GABRIELE MORONI
Cronaca

La morte di Fabio Rapalli, 30 anni di misteri. Nel nuovo dossier l’ombra della Setta delle Bestie

Le ricerche di un ex carabiniere, le stranezze sulla scena del crimine e il sospetto. La famiglia chiede di riaprire le indagini, ma per la Procura il caso è chiuso

La moto di Fabio Rapalli (nel riquadro)

La moto di Fabio Rapalli (nel riquadro)

Montù Beccaria (Pavia), 9 settembre 2025 - Dopo quasi trent’anni non si scioglie il mistero della fine di Fabio Rapalli, il giovane di Montù Beccaria sparito nel maggio del 1996 e ritrovato quattro mesi dopo, sulla Cisa, in uno scenario da rito satanico.

Il pubblico ministero della Procura di Massa Carrara, Giulia Giancola, ha negato la riapertura delle indagini chiesta da Claudio Ghini, ex maresciallo dei carabinieri, oggi titolare di un’agenzia di investigazioni a Stradella. Nell’aprile del 2023 Ghini aveva depositato nella Procura toscana, competente per territorio, una relazione di una trentina di pagine con la sintesi di quindici anni di ricerche svolte per conto della famiglia Rapalli e con una indicazione: guardare, fare attenzione al processo alla cosiddetta Setta delle Bestie, in corso davanti alla Corte d’assise di Novara. Nessuna accusa, ma solo la proposta di una ipotesi investigativa legata a due circostanze.

Sfide:
• a. Rispondi a queste domande sull'estratto:
(i) In quale mese e anno è sparito Fabio Rapalli?
(ii) In quale località ha sede l'agenzia di investigazioni di Claudio Ghini?
(iii) Di quante pagine circa era la relazione depositata da Ghini?
• b. Trascrivi fedelmente il passo dell'estratto che comincia con "Il pubblico ministero" e finisce con "a due circostanze.".
• c. Le affermazioni seguenti concordano con l'estratto? Per ciascuna rispondi sì o no e cita le parole che lo decidono.
(i) Fabio Rapalli fu ritrovato sulla Cisa.
(ii) La Procura di Massa Carrara ha accolto la richiesta di riaprire le indagini.
(iii) Ghini ha accusato la Setta delle Bestie.

Dati forniti:
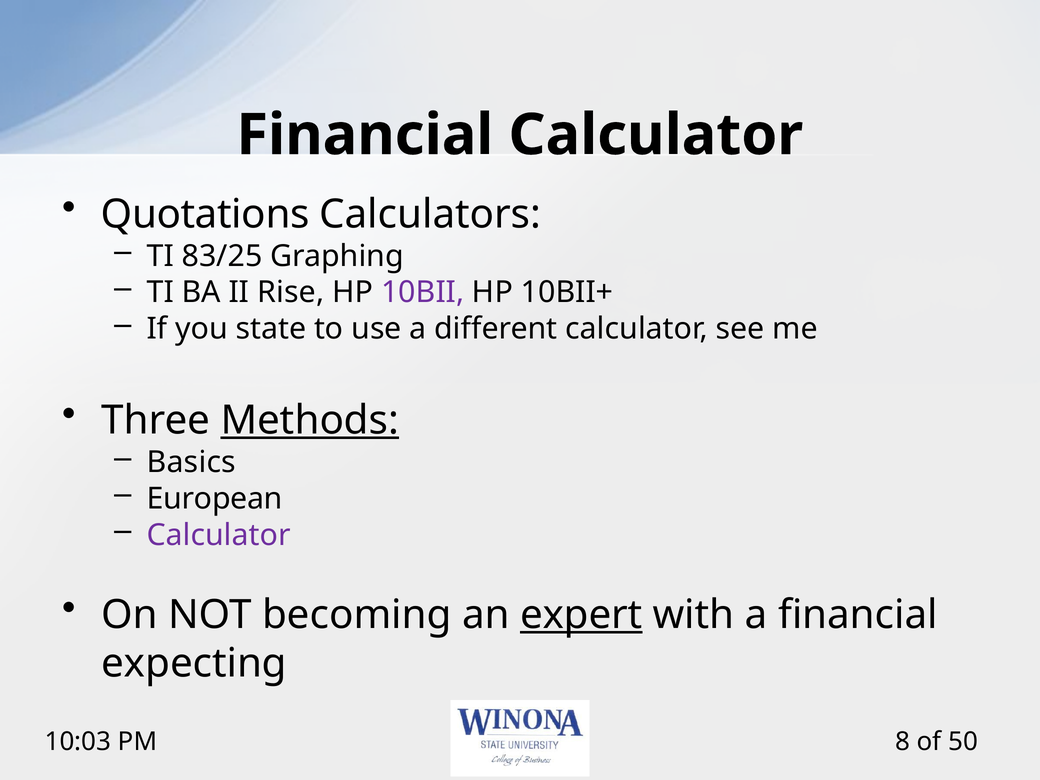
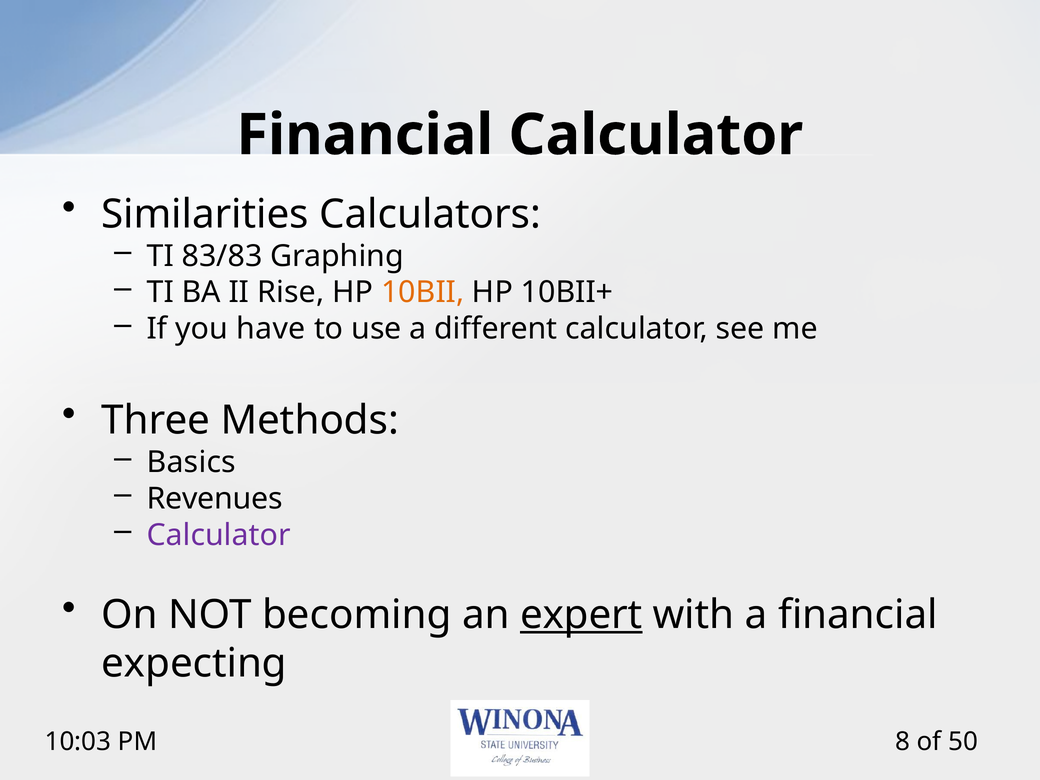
Quotations: Quotations -> Similarities
83/25: 83/25 -> 83/83
10BII colour: purple -> orange
state: state -> have
Methods underline: present -> none
European: European -> Revenues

Risposte:
• a.
(i) Nel maggio del 1996.
(ii) A Stradella.
(iii) Una trentina.

• b.
Il pubblico ministero della Procura di Massa Carrara, Giulia Giancola, ha negato la riapertura delle indagini chiesta da Claudio Ghini, ex maresciallo dei carabinieri, oggi titolare di un’agenzia di investigazioni a Stradella. Nell’aprile del 2023 Ghini aveva depositato nella Procura toscana, competente per territorio, una relazione di una trentina di pagine con la sintesi di quindici anni di ricerche svolte per conto della famiglia Rapalli e con una indicazione: guardare, fare attenzione al processo alla cosiddetta Setta delle Bestie, in corso davanti alla Corte d’assise di Novara. Nessuna accusa, ma solo la proposta di una ipotesi investigativa legata a due circostanze.

• c.
(i) Sì: "ritrovato quattro mesi dopo, sulla Cisa".
(ii) No: "ha negato la riapertura delle indagini chiesta da Claudio Ghini".
(iii) No: "Nessuna accusa, ma solo la proposta di una ipotesi investigativa".